Тогда я съездил в «Крист» и купил то колечко. Футляр мне выдали алый, внутри было пушисто от плюша, платина сверкала, как ей и положено...
А мы всё писали. И это было уже настолько не то, что однажды я зашвырнул колечко вместе с футляром куда-то за шкаф и напился до рвоты.
Потом с Востока пришла еще пара мейлов. До конца я их не прочел, а наутро снова отправился к ювелиру и велел раскатать кольцо под соответствующий размер. Ремесленник, ухоженный и дородный мужчина, сперва упирался и уверял меня в невозможности моего предприятия, но я настаивал и без устали тряс у него перед носом кошельком, так что, в конце концов, кольцо было раскатано, просвет радикально расширен, и дома, включив порнушку, я тотчас убедился в верности моих замеров.

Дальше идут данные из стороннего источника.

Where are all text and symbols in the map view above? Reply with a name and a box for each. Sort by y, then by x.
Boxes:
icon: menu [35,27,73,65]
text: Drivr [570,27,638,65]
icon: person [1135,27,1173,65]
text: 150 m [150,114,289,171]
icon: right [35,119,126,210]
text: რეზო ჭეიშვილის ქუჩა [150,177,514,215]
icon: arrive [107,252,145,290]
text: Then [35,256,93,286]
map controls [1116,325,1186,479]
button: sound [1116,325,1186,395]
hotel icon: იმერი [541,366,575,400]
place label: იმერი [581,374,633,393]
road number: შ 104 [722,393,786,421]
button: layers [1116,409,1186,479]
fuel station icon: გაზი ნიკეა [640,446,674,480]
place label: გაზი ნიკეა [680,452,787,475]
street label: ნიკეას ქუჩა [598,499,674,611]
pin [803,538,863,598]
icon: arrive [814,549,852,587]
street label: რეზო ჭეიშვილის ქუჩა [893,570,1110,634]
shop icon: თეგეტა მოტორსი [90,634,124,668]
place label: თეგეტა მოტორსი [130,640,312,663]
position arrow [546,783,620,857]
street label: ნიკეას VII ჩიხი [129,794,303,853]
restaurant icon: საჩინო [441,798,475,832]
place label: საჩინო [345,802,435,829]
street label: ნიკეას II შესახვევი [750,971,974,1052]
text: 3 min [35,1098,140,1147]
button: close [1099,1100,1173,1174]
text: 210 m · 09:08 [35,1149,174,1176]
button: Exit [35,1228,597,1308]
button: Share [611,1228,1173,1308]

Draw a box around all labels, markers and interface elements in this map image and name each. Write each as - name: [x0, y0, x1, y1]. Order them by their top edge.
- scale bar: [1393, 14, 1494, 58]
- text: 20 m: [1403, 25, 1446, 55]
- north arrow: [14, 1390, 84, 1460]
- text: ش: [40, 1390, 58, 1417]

Так что две сотни евро не пропали даром. Барышни умиляются и охотно трогают драгоценный металл. Некоторые стараются дотянуться до него губами. Удается далеко не всем...
А мне грустно... Недавно наткнулся в журнале на странный тест. Ответил на вопросы, подсчитал баллы — и вышло, что мой биологический возраст составляет сто шесть лет. То-то я замечаю, что стал раздражаться от смены времен года. Летом не продохнуть, а в сентябре сразу начинаю мерзнуть и кутаться...
— Люська! — кричу я в кухонное окно вниз, во двор, Люське, развешивающей на веревках бельё. — Люська, у тебя включен интернет?
— Да!.. А что?
— Ты не можешь взглянуть, отчего это я от стакана шипучки так пьянею? Что всё это должно значить?..
Люська снова появляется во дворе минут через десять.
— Эй!.. — кричит она мне в окно.
— Ну?.. — спрашиваю я. — Посмотрела?
— Это старость... — отвечает Люська бесцветным голосом.
— Можно было догадаться... — говорю я чуть слышно и наливаю себе еще стакан шипучки.